Don't boil, you will be cooking the meat again!, 

Thaw and use a crock on the lowest setting to warm through, the meat is cooked already and is safe to be warmed.

I personally wouldn't want the water over 160° and crocks at the lowest setting may be around 180°

If using a crock, turn on the lowest setting.


----------



## dockman (Feb 26, 2014)

Thanks for all the feedback. Freezer bags and hot water are out I have 40 lbs and will have to use the smoker on location to reheat.


----------



## sqwib (Feb 27, 2014)

Then I would go with steamer pans.

For large events I will use a steamer pan setup.

Add hot water to the water pan, light 1 sterno, I usually only light one sterno canister for a dual setup.

plastic wrap/foil the pan after adding the meat and finishing sauce, warm in the oven at 200° then place back on the steamer pan  













20130518004.JPG



__ sqwib
__ Feb 27, 2014


----------



## demosthenes9 (Feb 28, 2014)

Dockman said:


> Thanks for all the feedback. Freezer bags and hot water are out I have 40 lbs and will have to use the smoker on location to reheat.

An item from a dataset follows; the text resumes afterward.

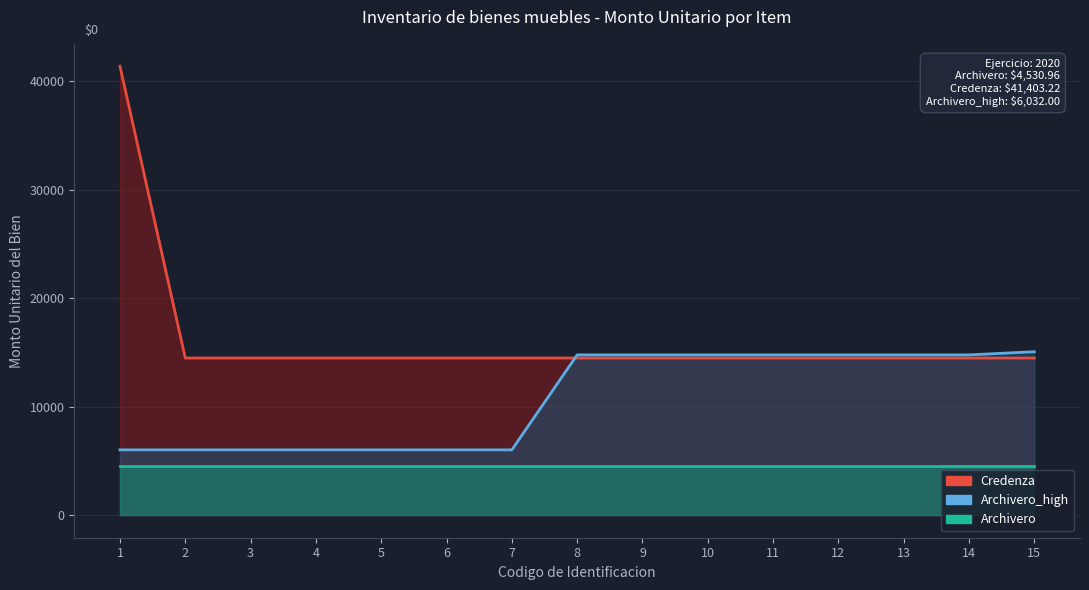

Which series has the largest range (max minus min)?

Credenza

If using the smoker to reheat, bring smoker up to 250 - 300, put the PP in aluminum half pans, spritz with some apple juice from a spray bottle or add some finishing sauce, cover with aluminum foil and heat for about an hour.  Have a probe handy to check temps.   Once the PP is up to 165ish, dial the smoker temp down to hold.

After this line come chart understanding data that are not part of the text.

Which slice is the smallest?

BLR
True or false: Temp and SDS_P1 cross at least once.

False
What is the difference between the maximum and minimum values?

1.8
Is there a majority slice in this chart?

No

Things to be careful of:   While you want some liquid in the pans to keep PP from drying out, you don't want to drown the pork.   Additionally, you don't want to steam the living heck out of the pork either, as it will turn it to mush.

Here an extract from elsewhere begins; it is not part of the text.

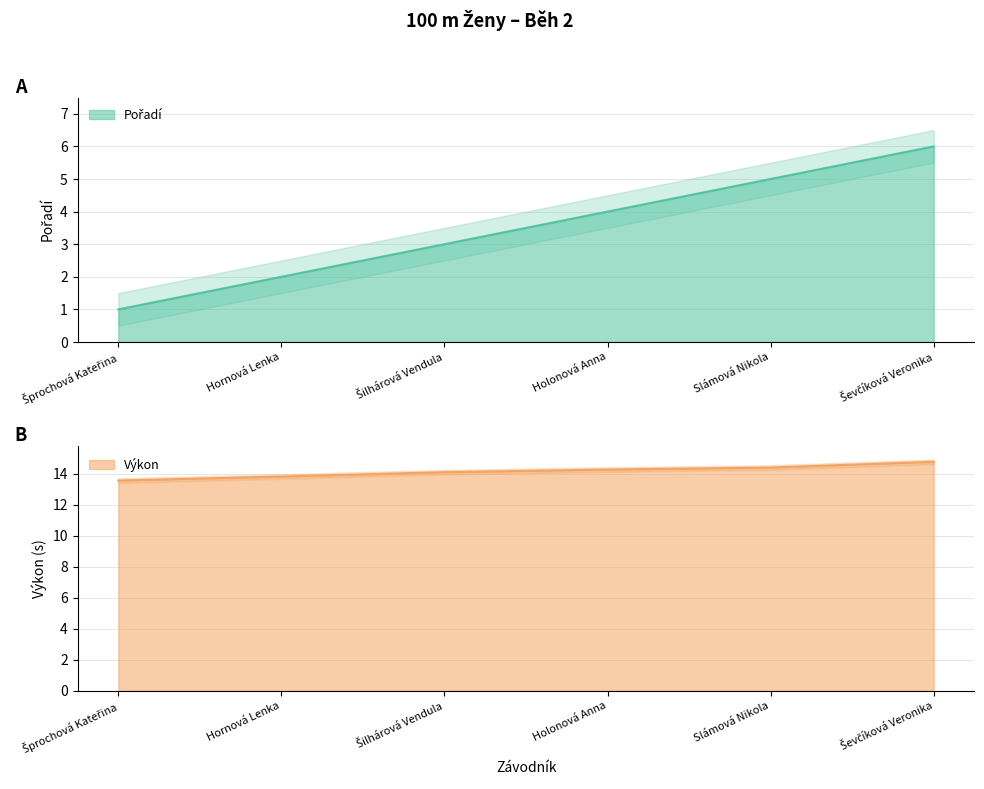

Is the value of Výkon at Šprochová Kateřina greater than the value of Pořadí at Ševčíková Veronika?

Yes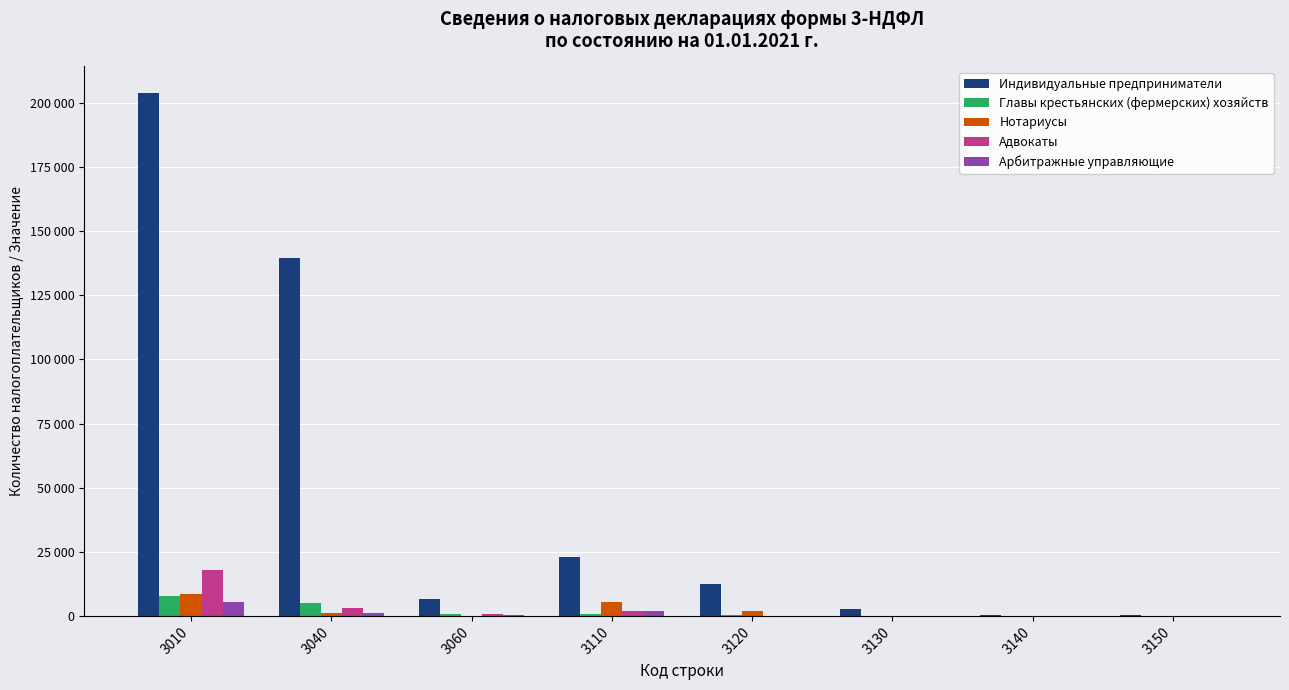

Are the bars grouped side by side (vs. stacked)?

Yes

With all that said, what is your actual schedule for that day ?  Reason I ask is that if you might be able to reheat the pork at home then hold it in a cooler until you get onsite.


----------



## jarjarchef (Feb 28, 2014)

As said earlier. Many methods work for reheating. It is the time and temperatures that matter for food safety.

Need to go from 165 in


----------